I don’t think my game was as well-designed as Gijsbers’s, although they were working to different functions. The dynamics were not well-balanced, and it required GM-intervention a few times to prevent it breaking. But I would like to refine it. I’d like to design a fairytale storytelling game which:

  • is simple and accessible
  • supports creative storytelling in most players
  • has a satisfying point-scoring dynamic to hold interest
  • and allows for many inversions and diversions from the classic plot

The closest I know of is The Extraordinary Adventures of Baron Münchhausen. It’s a brilliant game, with clever dynamics, and it generated excellent stories — the balance between the story told and the story enacted is struck very well. It is, however, a game for people who feel comfortable performing: it won’t release the storyteller in a recluse. No game can be for everyone, but I’d like to get as close as I can.
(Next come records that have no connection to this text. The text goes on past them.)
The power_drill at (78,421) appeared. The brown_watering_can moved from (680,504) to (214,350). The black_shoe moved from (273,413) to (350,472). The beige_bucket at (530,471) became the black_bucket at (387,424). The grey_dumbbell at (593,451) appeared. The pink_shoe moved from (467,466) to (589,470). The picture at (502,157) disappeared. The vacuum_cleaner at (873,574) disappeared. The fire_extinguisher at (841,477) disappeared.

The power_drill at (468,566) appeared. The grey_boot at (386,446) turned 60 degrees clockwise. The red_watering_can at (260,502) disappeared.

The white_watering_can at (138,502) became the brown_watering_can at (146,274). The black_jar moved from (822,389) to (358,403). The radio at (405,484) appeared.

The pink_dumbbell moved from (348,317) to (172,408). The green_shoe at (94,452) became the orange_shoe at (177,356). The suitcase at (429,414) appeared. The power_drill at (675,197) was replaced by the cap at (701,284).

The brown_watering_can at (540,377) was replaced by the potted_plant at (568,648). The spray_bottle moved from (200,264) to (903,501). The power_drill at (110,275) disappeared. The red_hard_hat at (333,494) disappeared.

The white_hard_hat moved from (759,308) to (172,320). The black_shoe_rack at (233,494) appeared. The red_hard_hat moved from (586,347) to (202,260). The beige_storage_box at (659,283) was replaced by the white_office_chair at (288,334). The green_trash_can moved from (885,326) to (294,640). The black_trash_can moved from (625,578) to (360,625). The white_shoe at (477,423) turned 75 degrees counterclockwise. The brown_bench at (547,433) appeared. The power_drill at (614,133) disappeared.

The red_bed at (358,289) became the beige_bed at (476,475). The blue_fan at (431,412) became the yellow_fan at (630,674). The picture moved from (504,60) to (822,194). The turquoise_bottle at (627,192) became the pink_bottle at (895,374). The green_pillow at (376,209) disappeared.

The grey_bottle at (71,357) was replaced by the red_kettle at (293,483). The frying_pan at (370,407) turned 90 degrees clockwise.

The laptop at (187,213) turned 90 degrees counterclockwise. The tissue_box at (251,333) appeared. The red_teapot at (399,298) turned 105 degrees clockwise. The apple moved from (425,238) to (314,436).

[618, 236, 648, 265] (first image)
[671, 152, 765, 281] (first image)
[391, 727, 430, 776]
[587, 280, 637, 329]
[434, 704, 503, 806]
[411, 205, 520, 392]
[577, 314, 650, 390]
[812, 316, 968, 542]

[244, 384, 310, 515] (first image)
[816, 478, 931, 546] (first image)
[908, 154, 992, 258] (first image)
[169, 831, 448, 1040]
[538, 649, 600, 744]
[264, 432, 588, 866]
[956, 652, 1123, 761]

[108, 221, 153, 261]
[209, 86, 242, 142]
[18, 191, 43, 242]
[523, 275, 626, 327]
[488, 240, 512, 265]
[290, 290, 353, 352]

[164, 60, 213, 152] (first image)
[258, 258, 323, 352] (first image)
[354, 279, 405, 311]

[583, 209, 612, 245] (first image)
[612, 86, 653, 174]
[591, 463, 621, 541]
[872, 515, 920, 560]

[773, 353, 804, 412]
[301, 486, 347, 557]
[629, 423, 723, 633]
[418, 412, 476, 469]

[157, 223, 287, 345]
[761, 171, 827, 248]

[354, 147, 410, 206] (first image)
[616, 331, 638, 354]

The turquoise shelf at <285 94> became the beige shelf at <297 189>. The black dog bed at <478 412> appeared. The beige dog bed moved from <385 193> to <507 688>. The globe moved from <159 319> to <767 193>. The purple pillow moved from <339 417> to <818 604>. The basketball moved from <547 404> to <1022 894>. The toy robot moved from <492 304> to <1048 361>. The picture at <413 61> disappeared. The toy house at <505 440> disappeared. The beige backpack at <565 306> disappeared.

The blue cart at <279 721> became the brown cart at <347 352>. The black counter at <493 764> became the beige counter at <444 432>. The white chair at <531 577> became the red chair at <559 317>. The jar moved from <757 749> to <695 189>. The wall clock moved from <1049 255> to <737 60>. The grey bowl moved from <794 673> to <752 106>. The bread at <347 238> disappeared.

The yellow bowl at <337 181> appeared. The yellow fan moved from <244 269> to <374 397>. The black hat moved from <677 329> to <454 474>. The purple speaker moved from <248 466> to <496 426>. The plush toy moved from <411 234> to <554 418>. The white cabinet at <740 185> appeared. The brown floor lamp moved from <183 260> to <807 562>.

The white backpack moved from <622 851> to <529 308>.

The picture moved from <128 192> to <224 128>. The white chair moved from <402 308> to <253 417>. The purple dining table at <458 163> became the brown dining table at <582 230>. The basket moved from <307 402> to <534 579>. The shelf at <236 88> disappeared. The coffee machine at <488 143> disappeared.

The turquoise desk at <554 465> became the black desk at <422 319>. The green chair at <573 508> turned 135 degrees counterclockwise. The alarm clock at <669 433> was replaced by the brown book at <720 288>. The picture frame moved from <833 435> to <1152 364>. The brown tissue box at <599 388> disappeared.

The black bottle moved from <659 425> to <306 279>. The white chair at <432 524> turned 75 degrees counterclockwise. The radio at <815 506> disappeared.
One thought on “Storytelling and Games

  1. This text seems to do a few things. It’s a nice review of Stalin’s Story and the relation between your game and it (your game would be a text in its own right, and it’s one I haven’t read, so). I think the most interesting part of your essay, which I’d like to see developed further, is talk about the motivations people have towards gaming, and your attempts to set different games in their social contexts. I might have a think and post something on the topic at some stage.